(Extracted data entries)
·····
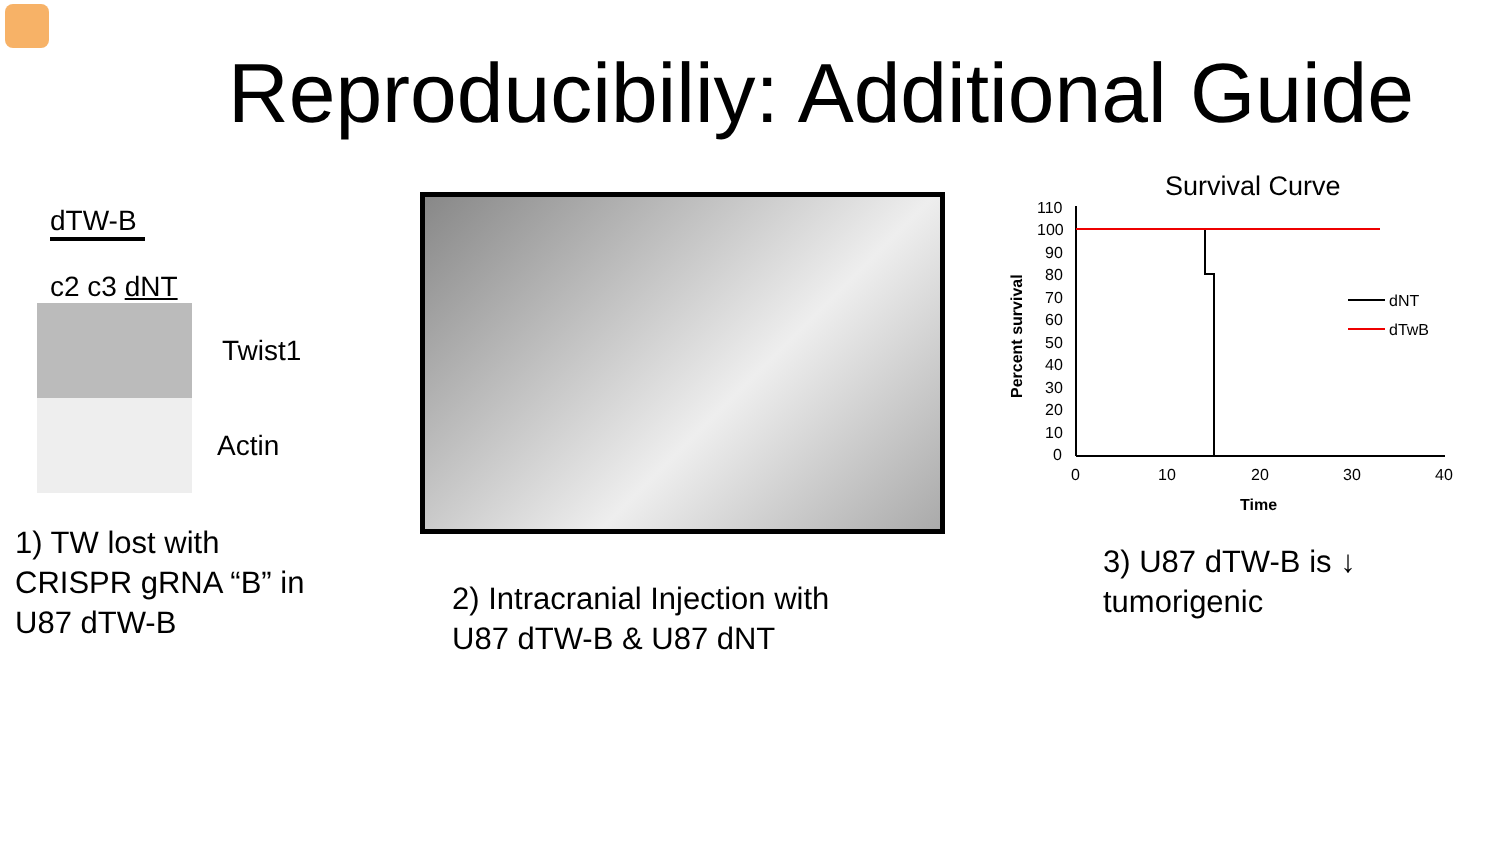Reproducibiliy: Additional Guide
dTW-B
c2 c3 dNT
Twist1
Actin
1) TW lost with CRISPR gRNA “B” in U87 dTW-B
2) Intracranial Injection with
U87 dTW-B & U87 dNT
Survival Curve
Percent survival
110
100
90
80
70
60
50
40
30
20
10
0
0
10
20
30
40
Time
dNT
dTwB
3) U87 dTW-B is ↓
tumorigenic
·····
### YOUR OBJECTIVE
Copy the records shown above in their entirety and exactly; images are to be left out.

### WRITTEN ANSWER
Reproducibiliy: Additional Guide
dTW-B
c2 c3 dNT
Twist1
Actin
1) TW lost with CRISPR gRNA “B” in U87 dTW-B
2) Intracranial Injection with
U87 dTW-B & U87 dNT
Survival Curve
Percent survival
110
100
90
80
70
60
50
40
30
20
10
0
0
10
20
30
40
Time
dNT
dTwB
3) U87 dTW-B is ↓
tumorigenic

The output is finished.